* **RECORDS FOR PROCESSING**:
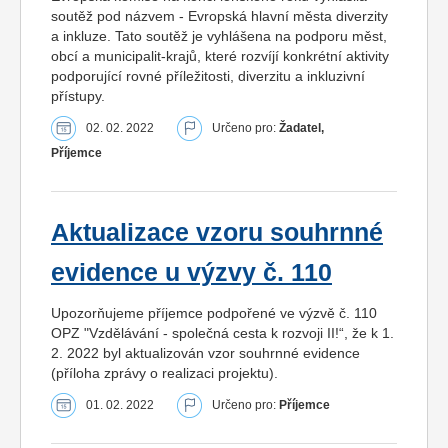
soutěž pod názvem - Evropská hlavní města diverzity
a inkluze. Tato soutěž je vyhlášena na podporu měst,
obcí a municipalit-krajů, které rozvíjí konkrétní aktivity
podporující rovné příležitosti, diverzitu a inkluzivní
přístupy.
02. 02. 2022
Určeno pro:
Žadatel,
Příjemce
Aktualizace vzoru souhrnné
evidence u výzvy č. 110
Upozorňujeme příjemce podpořené ve výzvě č. 110
OPZ "Vzdělávání - společná cesta k rozvoji II!“, že k 1.
2. 2022 byl aktualizován vzor souhrnné evidence
(příloha zprávy o realizaci projektu).
01. 02. 2022
Určeno pro:
Příjemce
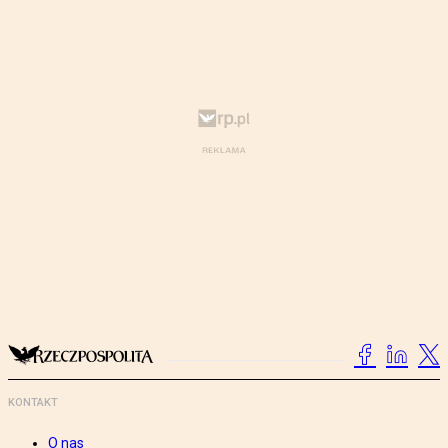
KONTAKT
O nas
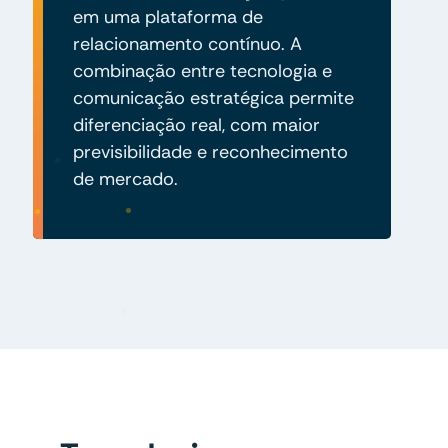
em uma plataforma de
relacionamento contínuo. A
combinação entre tecnologia e
comunicação estratégica permite
diferenciação real, com maior
previsibilidade e reconhecimento
de mercado.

* **TASK INSTRUCTIONS**:
Your task is a word-for-word transcription of the entries, leaving out all pictures.

* **SOLUTION FOR THIS PROBLEM**:
soutěž pod názvem - Evropská hlavní města diverzity
a inkluze. Tato soutěž je vyhlášena na podporu měst,
obcí a municipalit-krajů, které rozvíjí konkrétní aktivity
podporující rovné příležitosti, diverzitu a inkluzivní
přístupy.
02. 02. 2022
Určeno pro:
Žadatel,
Příjemce
Aktualizace vzoru souhrnné
evidence u výzvy č. 110
Upozorňujeme příjemce podpořené ve výzvě č. 110
OPZ "Vzdělávání - společná cesta k rozvoji II!“, že k 1.
2. 2022 byl aktualizován vzor souhrnné evidence
(příloha zprávy o realizaci projektu).
01. 02. 2022
Určeno pro:
Příjemce
KONTAKT
O nas
em uma plataforma de
relacionamento contínuo. A
combinação entre tecnologia e
comunicação estratégica permite
diferenciação real, com maior
previsibilidade e reconhecimento
de mercado.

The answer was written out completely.